Financial advisors increasingly relying on model portfolios

Business scalability is the big driver, overcoming a more human fear -- looking lazy.

83 percent of advisors surveyed say that model portfolios are essential in giving them the time to devote to things that clients want, such as planning. (Photo: Shutterstock)

In the quest to keep up with the complexities of business these days, financial advisors are increasingly turning to model portfolios, and more assets are expected to flow to models over the next two years.

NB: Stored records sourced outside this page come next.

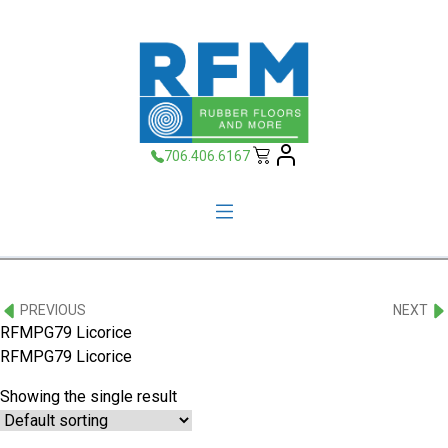
706.406.6167
PREVIOUS
NEXT
RFMPG79 Licorice
RFMPG79 Licorice
Showing the single result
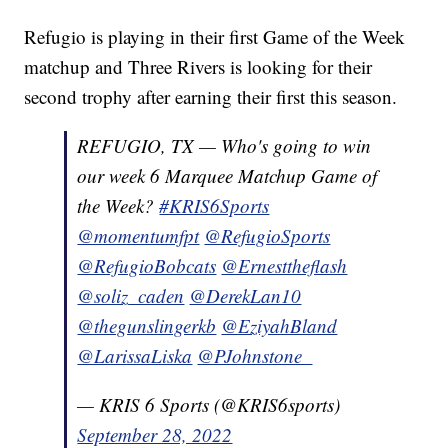
Refugio is playing in their first Game of the Week
matchup and Three Rivers is looking for their
second trophy after earning their first this season.
REFUGIO, TX — Who's going to win
our week 6 Marquee Matchup Game of
the Week?
#KRIS6Sports
@momentumfpt
@RefugioSports
@RefugioBobcats
@Ernesttheflash
@soliz_caden
@DerekLan10
@thegunslingerkb
@EziyahBland
@LarissaLiska
@PJohnstone_
— KRIS 6 Sports (@KRIS6sports)
September 28, 2022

That’s according to new data from Broadridge Financial Solutions, Inc.  Advisors’ drive to stay abreast of competition, coupled with new developments in technology that provide greater assistance in designing and managing models, leads many to model portfolios. Currently, 85 percent use model portfolios; 70 percent combine models with custom portfolio design.

And assets are wending their way into these model portfolios, with more than half—54 percent—already there; respondents expect that to grow to 58 percent over the next two years.

Why the shift?

According to 65 percent of financial advisors who use them and 35 percent of those who don’t, business scalability is the big driver.

In addition, 50 percent say leveraging investment management experts is the reason; 47 percent say it’s to focus their efforts on client building and retention; and 36 percent point to efforts to deal with compliance and regulation.

In addition, 78 percent of advisors say their clients are less interested in outperforming the market than they are in planning, service and support, and 83 percent say that model portfolios are essential in giving them the time to devote to those efforts.

Advisors do predominantly still think such things are more suited to smaller portfolios—73 percent prefer them for portfolios under $500,000, while 46 percent prefer them for the under-$1 million portfolios and just 31 percent for portfolios over $1 million.

And there’s also concern about being regarded as “lazy” for using them, especially among the 15 percent of respondents who don’t use them.

Among that group, the report says, 69 percent say they definitely or probably won’t start to use models in the next two years; 59 percent see managing money as part of their value-add for clients; and 51 percent believe their clients are expressly paying for customized solutions.

Respondents offer various reasons why they’re leery of models, with 51 percent believing that model portfolio usage makes it harder to differentiate versus robo-advisors; 46 percent believing that model portfolios are not as effective in down or highly volatile markets; 45 percent saying that model portfolios make it harder to assess risk; and 35 percent fearing clients will think they’re lazy if they use models.